Как-то за этим занятием его застал главный бухгалтер Бекона, Зиновий Самойлович, и поинтересовался, что Толик ищет. Выслушав, коротко сказал: – Идем. Он завел Толика в свой кабинет и достал из нижнего ящика стола потертую общую тетрадь, полистал ее и коротко сказал: – Пиши.
Дальше он задиктовал Толику все данные за пятнадцать лет. Они явно не совпадали с данными официальных отчетов. Толик перепечатал их, заново построил графики взаимозависимостей и… характеристические кривые прорезались! Особенно его загипнотизировала кривая зависимости производительности труда от фондовооруженности. Толик ехал из Бекона на пригородном автобусе и в промежутках между подскоками на ухабах все чертил и чертил разные варианты этой кривой в записной книжке по клеточкам. На въезде в город его осенило – это «ж-ж-ж» неспроста.
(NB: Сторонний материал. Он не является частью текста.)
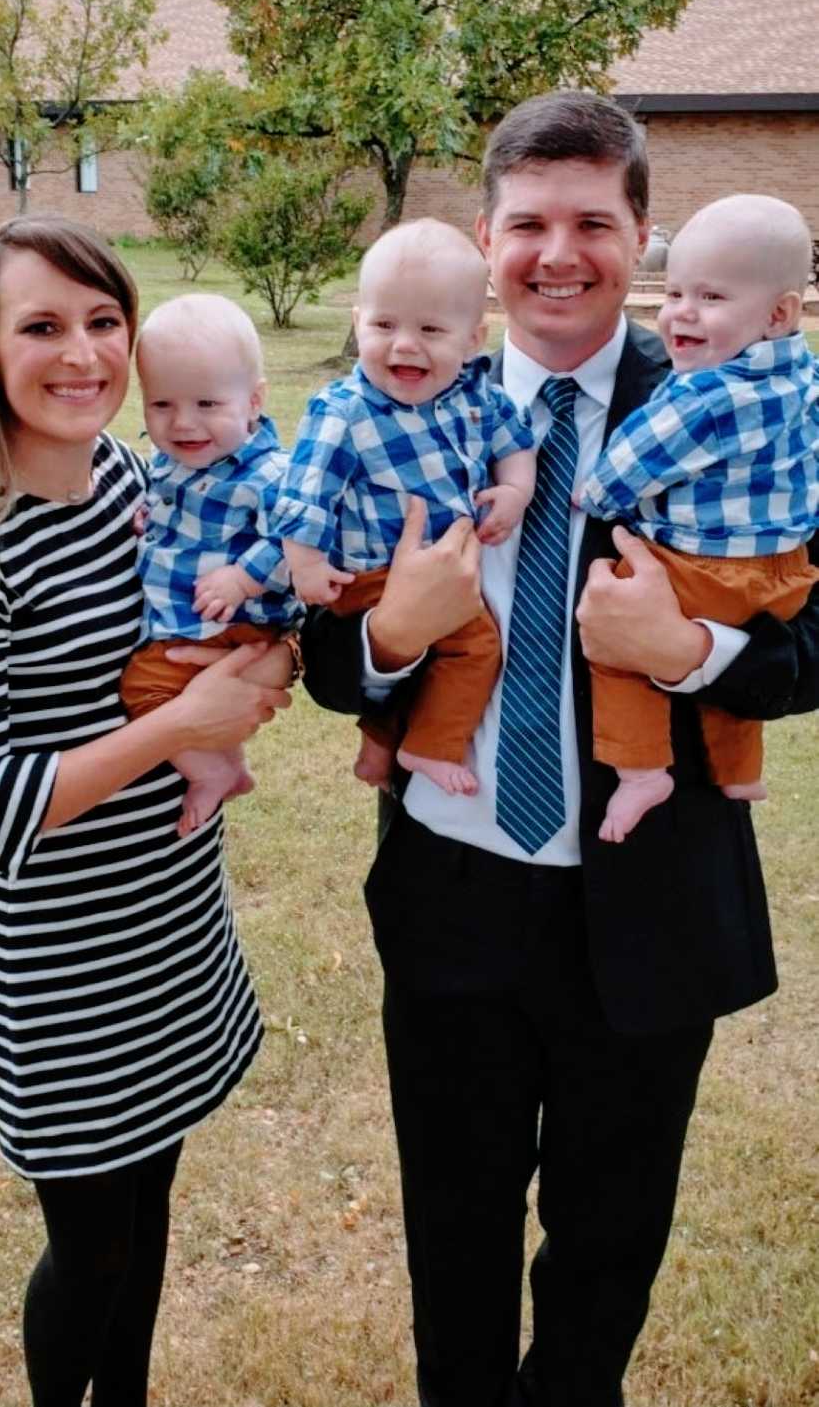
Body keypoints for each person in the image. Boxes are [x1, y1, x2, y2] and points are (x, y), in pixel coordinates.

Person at [300, 92, 819, 1407]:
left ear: (640, 240)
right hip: (455, 903)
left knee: (606, 1253)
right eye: (529, 223)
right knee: (455, 1248)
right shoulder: (399, 395)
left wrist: (689, 656)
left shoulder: (737, 401)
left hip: (648, 909)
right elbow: (324, 645)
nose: (559, 252)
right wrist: (393, 643)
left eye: (594, 220)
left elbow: (813, 637)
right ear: (487, 240)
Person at [0, 217, 292, 1407]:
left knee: (153, 1205)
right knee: (94, 1246)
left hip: (170, 928)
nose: (81, 355)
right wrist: (179, 731)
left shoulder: (141, 479)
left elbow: (226, 613)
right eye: (41, 326)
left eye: (102, 323)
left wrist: (260, 666)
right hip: (62, 974)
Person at [579, 193, 818, 841]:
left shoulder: (698, 393)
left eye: (710, 298)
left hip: (700, 569)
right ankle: (740, 768)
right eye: (677, 292)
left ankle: (641, 769)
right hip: (784, 569)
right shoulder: (803, 378)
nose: (682, 311)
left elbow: (630, 462)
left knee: (617, 648)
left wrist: (694, 651)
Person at [275, 217, 536, 796]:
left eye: (431, 329)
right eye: (384, 323)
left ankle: (380, 746)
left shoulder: (476, 396)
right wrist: (305, 566)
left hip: (440, 567)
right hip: (373, 575)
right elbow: (305, 492)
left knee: (438, 654)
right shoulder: (345, 411)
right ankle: (428, 748)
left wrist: (515, 491)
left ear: (473, 338)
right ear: (356, 323)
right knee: (474, 646)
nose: (404, 344)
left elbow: (515, 444)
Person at [120, 293, 301, 836]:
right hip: (198, 620)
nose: (182, 424)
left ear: (254, 401)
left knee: (143, 691)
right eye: (162, 405)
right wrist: (146, 516)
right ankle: (230, 765)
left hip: (231, 621)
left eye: (206, 405)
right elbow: (169, 503)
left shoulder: (269, 474)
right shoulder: (171, 462)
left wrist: (244, 576)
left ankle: (212, 774)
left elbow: (300, 535)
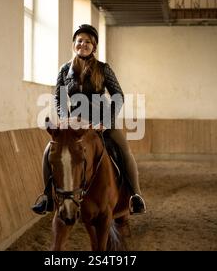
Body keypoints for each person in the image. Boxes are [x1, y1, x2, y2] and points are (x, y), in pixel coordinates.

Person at [31, 24, 146, 215]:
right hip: (75, 123)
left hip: (101, 122)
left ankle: (136, 196)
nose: (83, 44)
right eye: (80, 41)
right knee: (48, 151)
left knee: (123, 149)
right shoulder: (64, 70)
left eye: (88, 42)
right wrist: (64, 120)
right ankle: (47, 197)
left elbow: (118, 95)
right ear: (74, 44)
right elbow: (59, 97)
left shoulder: (103, 69)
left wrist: (106, 122)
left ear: (94, 47)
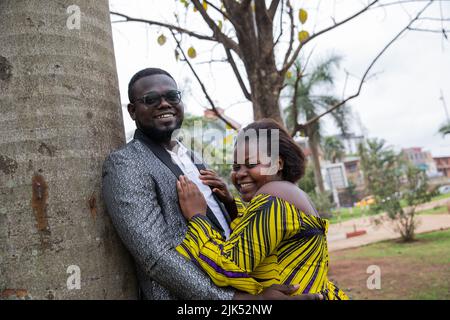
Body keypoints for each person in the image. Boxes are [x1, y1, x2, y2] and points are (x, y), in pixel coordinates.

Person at [102, 68, 321, 300]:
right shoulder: (126, 162)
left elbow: (242, 234)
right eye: (151, 99)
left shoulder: (194, 158)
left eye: (172, 96)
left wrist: (230, 206)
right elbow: (156, 257)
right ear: (133, 111)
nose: (164, 104)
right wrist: (237, 300)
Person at [176, 119, 349, 300]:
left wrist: (197, 217)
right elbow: (261, 238)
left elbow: (229, 266)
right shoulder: (288, 193)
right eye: (236, 167)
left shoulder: (272, 195)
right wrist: (230, 205)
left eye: (251, 165)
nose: (240, 174)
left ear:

Он тут же пошел к Максу в общежитие и молча положил перед ним график. Надо сказать, что Макс защищался в Дубне по ядерной физике и на «детские», с его точки зрения, изыскания Толика смотрел несколько снисходительно. Толик спросил: – Макс, на что это похоже? Тот помедлил и сказал: – Да на что угодно. Толик не сдавался: – Ну и все же? Макс нехотя повертел график и медленно произнес: – Вроде на колебательный процесс. Вот этого ему делать ну никак не следовало. Далее Толик включился на полную катушку. Он рассказал Максу, что у него на договоре есть небольшой запас денег, из которых он сможет оплатить ему работу, что задача обладает новизной для экономики и можно будет опубликовать результаты в приличном, даже для физика, журнале, что… короче, через полчаса Макс согласился участвовать в этой авантюре. Через пару дней они пришли к Сереге с системой диффуров, которые написал Макс и стали подбирать значения коэффициентов, чтобы повторить кривую (подбирал, конечно, Макс, а Толик нетерпеливо глядел на очередной график, медленно вычерчиваемый неторопливым графопостроителем). На третий день графопостроитель сдался и выдал требуемую кривую. Макс ушел писать физическую интерпретацию, а счастливый Толик сел с Серегой пить чай на ВЦ. Неделю они с Максом переводили физическую интерпретацию на экономический язык, затем Толик несколько раз ездил в Бекон беседовать с его руководителями, чтобы привязать экономическую версию к реально происходившим событиям, и только затем они сели писать статью.